IF IT LOOKS LIKE A GUN and the bullets are real

Posted on 08/11/2016 | About Nevada

Airport screening agents confiscated a plastic handgun produced with a 3-D printer from a man's carry-on luggage last week at a Nevada airport in what a federal official said Wednesday might have been the first discovery of its kind in the US.

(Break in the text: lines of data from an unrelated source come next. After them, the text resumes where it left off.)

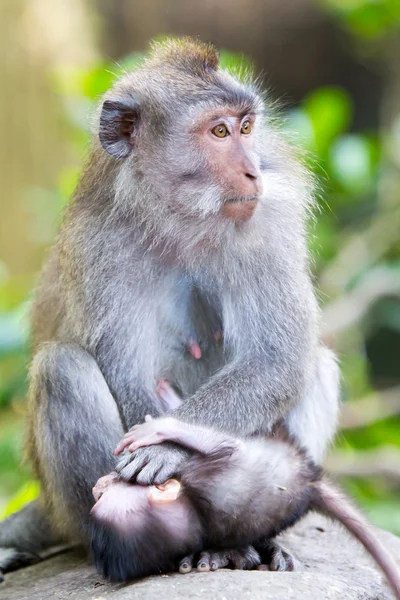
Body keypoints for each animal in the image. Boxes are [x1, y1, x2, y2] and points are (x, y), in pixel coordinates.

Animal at [0, 36, 340, 576]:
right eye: (218, 131)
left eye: (246, 127)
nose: (254, 170)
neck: (182, 219)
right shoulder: (100, 243)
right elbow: (125, 372)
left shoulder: (265, 226)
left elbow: (278, 360)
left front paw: (166, 447)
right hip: (69, 508)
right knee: (61, 368)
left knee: (315, 365)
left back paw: (246, 537)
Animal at [90, 412, 400, 596]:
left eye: (106, 494)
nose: (95, 489)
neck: (195, 510)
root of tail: (310, 483)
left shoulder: (215, 476)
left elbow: (227, 445)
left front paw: (159, 428)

A report by Reno-Tahoe International Airport police said the white gun was a replica that couldn't fire and was loaded with five .22-calibre bullets.
“Whether it's a replica or not, it's not allowed,” Transportation Security Administration Agency spokeswoman Lorie Dankers said, noting that people in the airplane cabin might not be able to distinguish a real gun from a replica.
The bullets were detected on a luggage scanner, according to the police report obtained Wednesday.
The passenger was identified as Frederick Vandeman, 64, who told police he was a medical doctor who owns a 3-D printer and wanted to show his work to colleagues. He also said he had flown with the gun from Indiana and forgot it was in his bag.
Vandeman, of Fort Wayne, Indiana, declined to comment.
He chose to leave the gun and ammunition behind at the Reno airport and was allowed to continue travelling, Dankers said. He wasn't charged with a crime.
Vandeman could face a fine up to $7,500, “depending on the circumstance,” Dankers said. Such a process would be administrative, not public.
The police report said the early morning American Airlines flight on Aug. 4 was bound for Dallas-Fort Worth. It said the FBI was contacted to interview Vandeman at his final destination in Memphis, Tennessee.
Nationwide, the TSA screens more than 2.1 million passengers a day.
Using 3-D printing and materials ranging from plastics to food products, designers have replicated jewelry, fancy chocolate confections, sunglasses, shoes and even a child's hand.
Dankers said firearms are always prohibited in carry-on baggage along with ammunition and firearm parts. But all those items can be transported in checked baggage, as long as the traveller declares them to the airline during check-in, she said.